## begin Text to read

Obviously, I’m valeca (named after the main character from my story Divided House) until the last comment. I had more threads deleted which I couldn’t get screencaps for in time, since I didn’t have a link to the page anymore. What it looks like is that Inkitt can only hide posts on the forums instead of actually delete them, because I could still access posts invisible in the forums by clicking on the notification link when a post got a new comment. Why they’d have it work this way instead of actually deleting them is beyond me, and probably indicative of the extremely high turn-over rate for employees there. Either way, I can’t get to all the ones I missed since my account doesn’t exist anymore, but I’ll gladly post what I’ve got if anyone asks for more.

If you’ve gotten this far and are wondering what the takeaways are from this, the biggest would be that Inkitt is not the magic solution to years of unfairness in the publishing industry. You’ve seen the accusations that the site encourages and practices spam posting, and I’ll second (really fourth) that. What’s more is that even if you win one of their contests, the most basic comparison to traditional publishing makes Inkitt inferior in every way. Between no advances; no human editors; little community support; contests that operate more as moneygrabs for the site than author incentives; and pointless Amazon giveaways, an Inkitt winner is still losing out.

amazon-promo

You are reading this right. The idea was that you get the voucher, then use the honor system to buy Inkitt’s book. Of course, doing this means that for every $1.08 they spent on these vouchers, they’d make back $0.34 per e-book, while the author sees exactly diddly-squat. Between you and me, I used the voucher to buy an e-book from another former Inkitt writer who’d been ostracized by the founders for asking too many questions (do you see a theme here?).

## end Text to read

In the text about Inkitt above, who is the name valeca taken from?

## begin Data shown

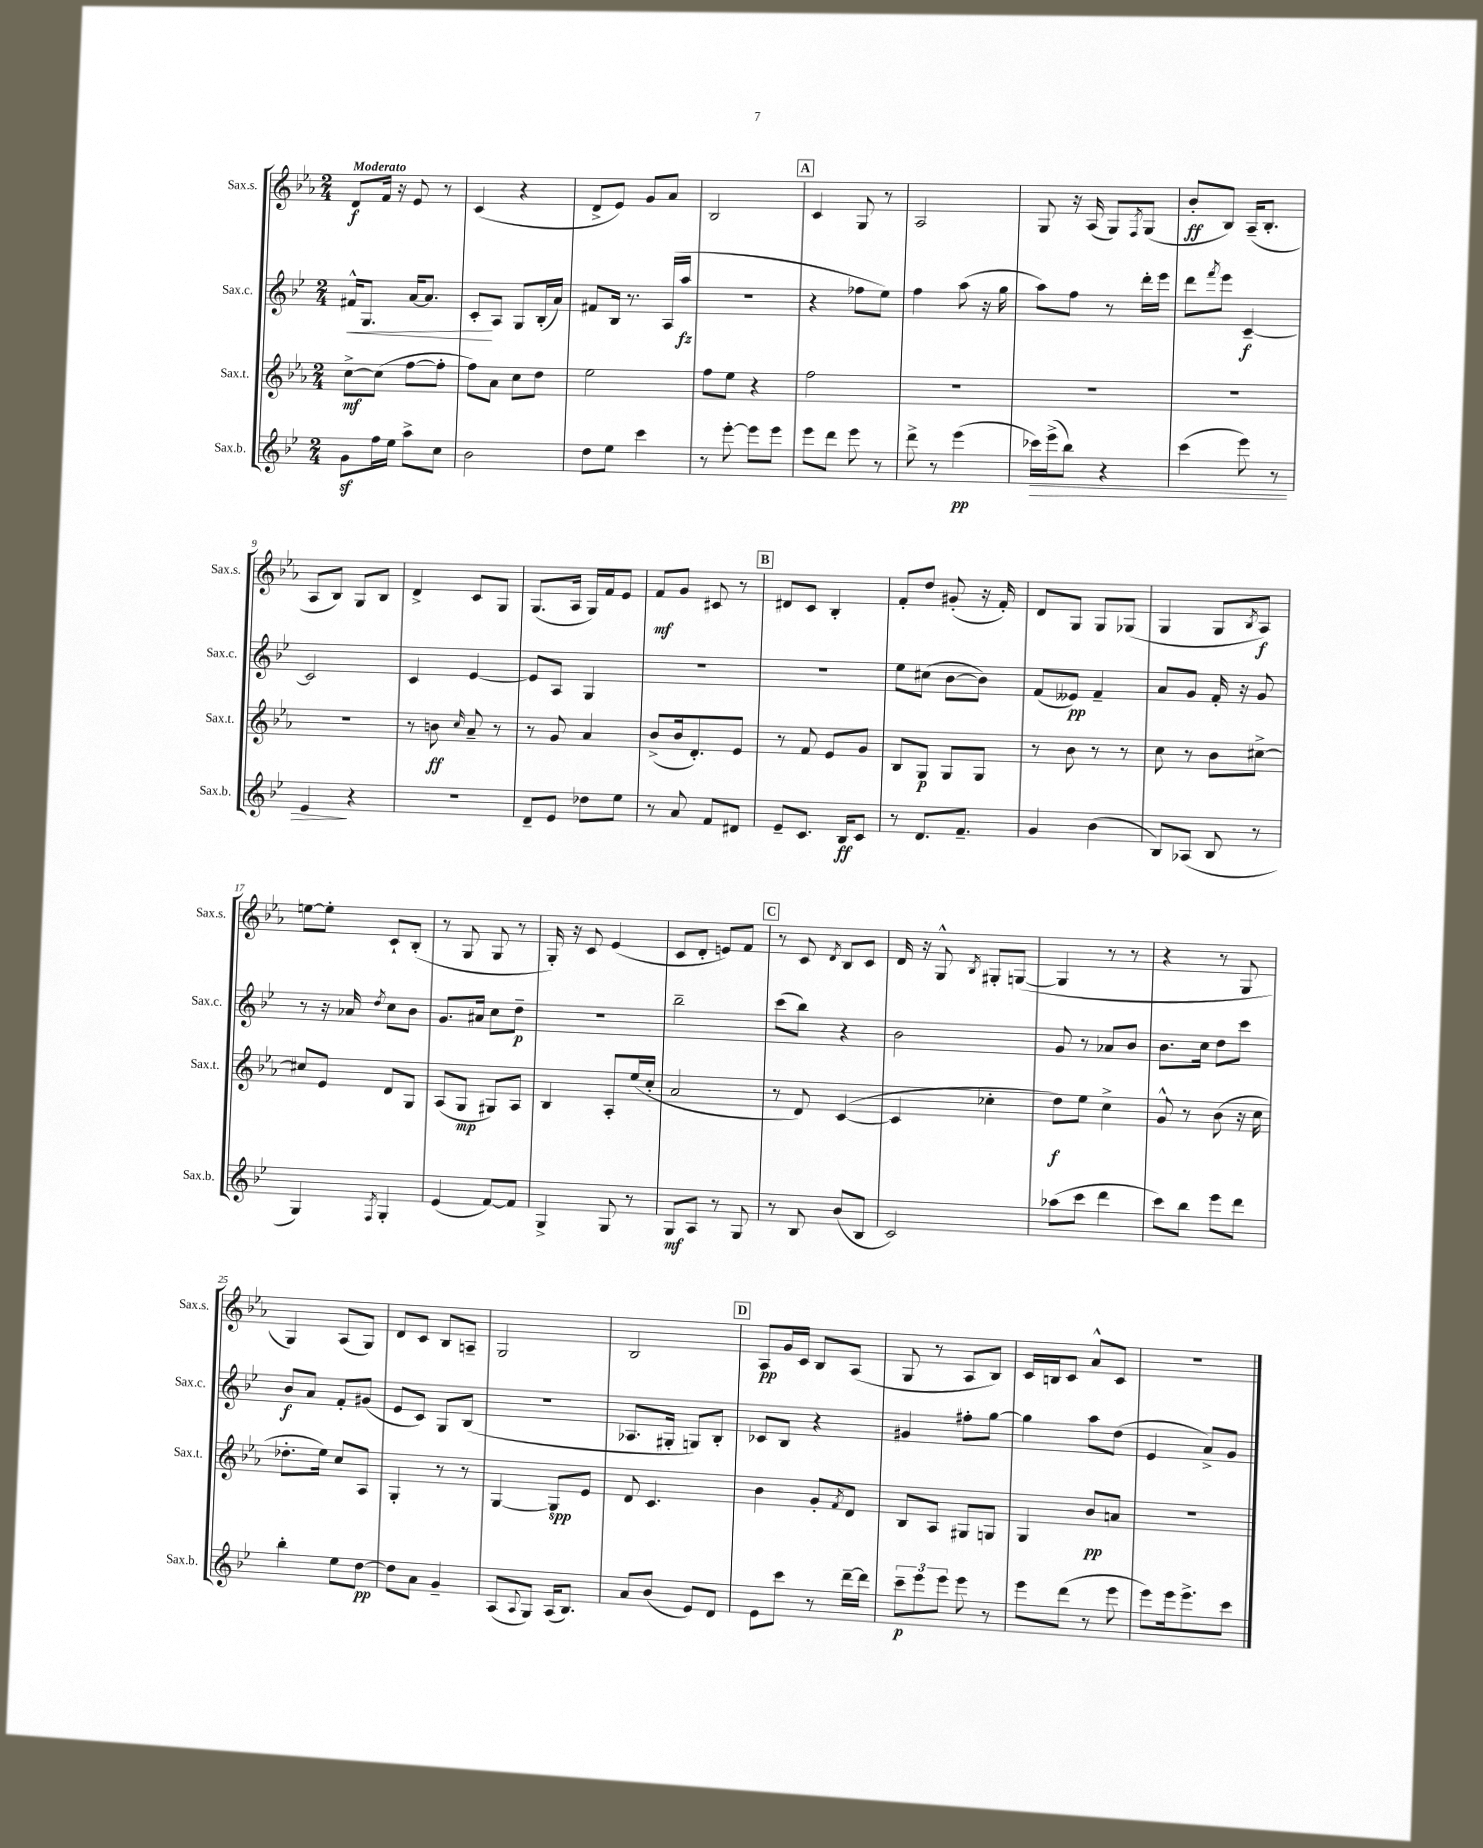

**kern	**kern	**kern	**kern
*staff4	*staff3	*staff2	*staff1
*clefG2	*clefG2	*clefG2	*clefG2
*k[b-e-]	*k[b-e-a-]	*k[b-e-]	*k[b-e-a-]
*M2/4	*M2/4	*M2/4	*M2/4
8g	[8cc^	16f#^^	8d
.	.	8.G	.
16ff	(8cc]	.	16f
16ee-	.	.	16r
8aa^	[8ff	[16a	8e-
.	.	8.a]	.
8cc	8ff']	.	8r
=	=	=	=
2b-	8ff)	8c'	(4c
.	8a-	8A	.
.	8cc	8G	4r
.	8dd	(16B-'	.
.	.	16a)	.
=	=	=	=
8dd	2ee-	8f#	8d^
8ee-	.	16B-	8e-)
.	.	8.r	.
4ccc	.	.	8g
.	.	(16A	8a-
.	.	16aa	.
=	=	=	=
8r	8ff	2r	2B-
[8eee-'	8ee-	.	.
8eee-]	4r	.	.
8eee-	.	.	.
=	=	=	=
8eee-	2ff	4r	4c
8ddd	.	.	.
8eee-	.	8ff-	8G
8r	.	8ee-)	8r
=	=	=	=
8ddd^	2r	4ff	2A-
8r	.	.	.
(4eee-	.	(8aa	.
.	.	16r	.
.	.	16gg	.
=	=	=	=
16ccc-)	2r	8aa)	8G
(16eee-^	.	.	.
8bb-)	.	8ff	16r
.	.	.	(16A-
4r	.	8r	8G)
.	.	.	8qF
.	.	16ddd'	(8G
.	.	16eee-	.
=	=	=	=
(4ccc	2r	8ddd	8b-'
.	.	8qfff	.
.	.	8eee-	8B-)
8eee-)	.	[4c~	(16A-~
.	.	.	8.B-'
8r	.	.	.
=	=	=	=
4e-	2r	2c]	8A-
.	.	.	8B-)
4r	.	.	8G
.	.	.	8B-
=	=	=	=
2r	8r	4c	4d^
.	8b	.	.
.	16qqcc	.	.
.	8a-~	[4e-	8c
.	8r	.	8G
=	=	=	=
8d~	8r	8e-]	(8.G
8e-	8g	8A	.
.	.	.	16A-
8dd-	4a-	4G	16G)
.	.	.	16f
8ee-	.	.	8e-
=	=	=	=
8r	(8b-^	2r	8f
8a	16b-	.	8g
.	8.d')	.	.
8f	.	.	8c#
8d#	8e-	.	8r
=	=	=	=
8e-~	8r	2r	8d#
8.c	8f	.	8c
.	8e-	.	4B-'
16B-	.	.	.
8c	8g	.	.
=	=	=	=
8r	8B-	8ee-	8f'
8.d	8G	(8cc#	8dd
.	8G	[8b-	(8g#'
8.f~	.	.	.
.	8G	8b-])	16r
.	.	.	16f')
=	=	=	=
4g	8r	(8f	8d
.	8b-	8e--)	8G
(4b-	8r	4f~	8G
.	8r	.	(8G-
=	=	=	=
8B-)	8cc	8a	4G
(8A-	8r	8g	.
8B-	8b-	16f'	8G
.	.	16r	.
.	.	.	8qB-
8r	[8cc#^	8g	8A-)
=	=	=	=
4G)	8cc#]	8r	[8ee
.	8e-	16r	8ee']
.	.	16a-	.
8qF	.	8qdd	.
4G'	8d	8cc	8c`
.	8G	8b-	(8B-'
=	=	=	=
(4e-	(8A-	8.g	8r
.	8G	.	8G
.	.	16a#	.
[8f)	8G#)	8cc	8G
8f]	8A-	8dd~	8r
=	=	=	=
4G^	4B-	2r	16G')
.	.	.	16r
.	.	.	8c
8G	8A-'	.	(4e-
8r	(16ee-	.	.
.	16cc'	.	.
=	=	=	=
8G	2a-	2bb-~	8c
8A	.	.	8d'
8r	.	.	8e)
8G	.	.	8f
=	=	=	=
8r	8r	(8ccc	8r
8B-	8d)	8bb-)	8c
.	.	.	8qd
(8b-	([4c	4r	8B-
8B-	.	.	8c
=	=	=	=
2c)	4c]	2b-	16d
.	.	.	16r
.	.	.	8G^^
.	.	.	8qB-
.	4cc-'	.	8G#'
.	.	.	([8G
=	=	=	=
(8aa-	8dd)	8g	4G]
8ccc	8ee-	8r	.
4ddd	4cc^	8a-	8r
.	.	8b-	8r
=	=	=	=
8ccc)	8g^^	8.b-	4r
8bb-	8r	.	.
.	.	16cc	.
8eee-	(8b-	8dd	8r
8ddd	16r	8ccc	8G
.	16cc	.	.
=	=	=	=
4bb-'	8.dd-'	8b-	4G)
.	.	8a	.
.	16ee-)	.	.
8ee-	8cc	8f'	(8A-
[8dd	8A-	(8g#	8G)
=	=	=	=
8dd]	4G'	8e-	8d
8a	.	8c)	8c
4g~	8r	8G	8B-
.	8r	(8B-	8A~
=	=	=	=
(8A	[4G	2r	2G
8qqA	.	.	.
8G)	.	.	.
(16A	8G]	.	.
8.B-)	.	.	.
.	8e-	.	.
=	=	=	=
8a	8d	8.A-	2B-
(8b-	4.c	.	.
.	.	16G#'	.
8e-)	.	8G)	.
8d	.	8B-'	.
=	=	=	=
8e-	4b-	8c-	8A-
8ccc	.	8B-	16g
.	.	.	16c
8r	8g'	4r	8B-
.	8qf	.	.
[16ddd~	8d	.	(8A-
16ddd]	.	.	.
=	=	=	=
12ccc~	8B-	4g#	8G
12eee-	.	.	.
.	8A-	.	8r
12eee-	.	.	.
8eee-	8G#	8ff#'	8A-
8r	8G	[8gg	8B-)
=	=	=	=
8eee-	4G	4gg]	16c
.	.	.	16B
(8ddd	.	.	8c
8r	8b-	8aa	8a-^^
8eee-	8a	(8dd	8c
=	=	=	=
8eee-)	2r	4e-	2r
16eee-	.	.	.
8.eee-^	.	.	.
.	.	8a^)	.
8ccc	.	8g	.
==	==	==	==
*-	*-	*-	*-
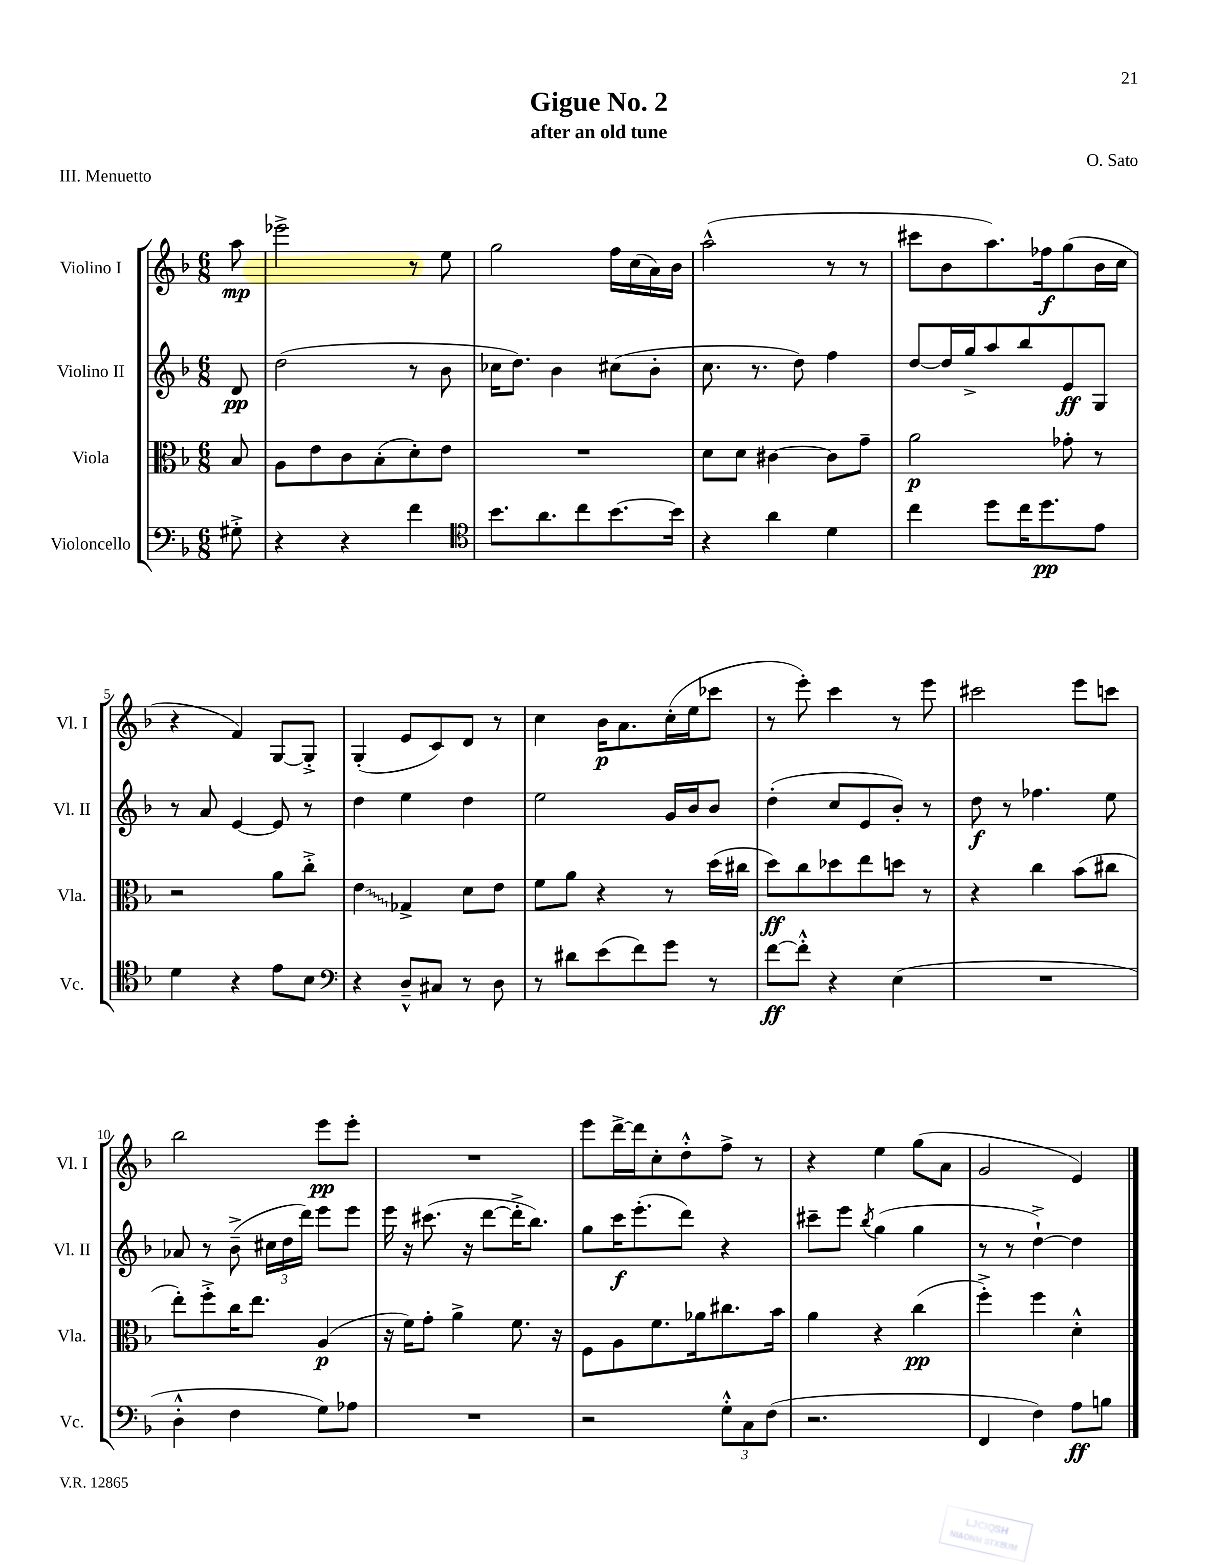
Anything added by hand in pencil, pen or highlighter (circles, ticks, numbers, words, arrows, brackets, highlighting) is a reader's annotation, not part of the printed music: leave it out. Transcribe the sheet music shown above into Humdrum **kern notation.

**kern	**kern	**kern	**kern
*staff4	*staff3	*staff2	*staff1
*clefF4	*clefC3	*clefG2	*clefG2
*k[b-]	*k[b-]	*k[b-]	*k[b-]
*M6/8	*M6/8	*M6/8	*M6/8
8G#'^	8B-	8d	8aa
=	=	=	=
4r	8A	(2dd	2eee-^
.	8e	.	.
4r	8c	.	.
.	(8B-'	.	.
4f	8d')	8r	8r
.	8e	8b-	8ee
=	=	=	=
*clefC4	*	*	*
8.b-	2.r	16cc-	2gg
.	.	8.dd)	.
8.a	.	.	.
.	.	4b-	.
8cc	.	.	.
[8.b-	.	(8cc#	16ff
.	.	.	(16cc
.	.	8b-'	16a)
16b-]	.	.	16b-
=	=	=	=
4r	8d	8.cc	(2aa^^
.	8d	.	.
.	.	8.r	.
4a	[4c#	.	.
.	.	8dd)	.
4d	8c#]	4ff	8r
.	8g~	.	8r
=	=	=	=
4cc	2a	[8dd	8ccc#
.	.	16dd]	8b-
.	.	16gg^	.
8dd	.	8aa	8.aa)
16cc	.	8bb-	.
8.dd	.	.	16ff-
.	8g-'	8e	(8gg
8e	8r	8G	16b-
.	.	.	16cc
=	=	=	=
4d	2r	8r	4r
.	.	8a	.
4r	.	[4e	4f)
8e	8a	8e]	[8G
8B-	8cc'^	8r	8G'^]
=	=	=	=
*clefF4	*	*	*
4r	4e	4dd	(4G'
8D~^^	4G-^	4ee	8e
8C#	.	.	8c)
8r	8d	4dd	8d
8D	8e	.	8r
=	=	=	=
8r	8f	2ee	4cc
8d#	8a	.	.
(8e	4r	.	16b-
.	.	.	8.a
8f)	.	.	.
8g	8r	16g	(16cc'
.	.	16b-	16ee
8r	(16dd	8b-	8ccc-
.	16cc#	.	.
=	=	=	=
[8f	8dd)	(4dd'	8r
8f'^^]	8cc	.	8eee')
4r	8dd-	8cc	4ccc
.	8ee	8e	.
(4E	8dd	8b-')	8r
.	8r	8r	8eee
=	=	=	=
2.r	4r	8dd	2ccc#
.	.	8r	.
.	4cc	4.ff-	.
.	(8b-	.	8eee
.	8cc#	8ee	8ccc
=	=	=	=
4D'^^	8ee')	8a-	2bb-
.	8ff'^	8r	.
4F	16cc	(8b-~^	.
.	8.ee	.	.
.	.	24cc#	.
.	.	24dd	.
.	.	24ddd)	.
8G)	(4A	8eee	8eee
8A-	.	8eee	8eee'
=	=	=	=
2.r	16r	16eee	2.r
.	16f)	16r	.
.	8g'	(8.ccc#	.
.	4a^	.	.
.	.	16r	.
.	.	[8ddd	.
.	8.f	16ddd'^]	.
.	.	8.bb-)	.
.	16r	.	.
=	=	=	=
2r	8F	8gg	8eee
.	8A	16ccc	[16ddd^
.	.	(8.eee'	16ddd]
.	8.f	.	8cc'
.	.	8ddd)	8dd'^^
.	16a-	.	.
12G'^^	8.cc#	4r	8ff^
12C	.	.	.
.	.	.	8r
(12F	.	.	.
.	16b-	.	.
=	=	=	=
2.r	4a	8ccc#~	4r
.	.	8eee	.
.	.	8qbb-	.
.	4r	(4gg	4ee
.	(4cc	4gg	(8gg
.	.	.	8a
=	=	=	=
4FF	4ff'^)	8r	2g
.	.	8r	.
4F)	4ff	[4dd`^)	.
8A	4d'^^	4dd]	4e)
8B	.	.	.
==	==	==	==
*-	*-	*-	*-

## end Data shown

> [Task output]:
The main character from the story Divided House.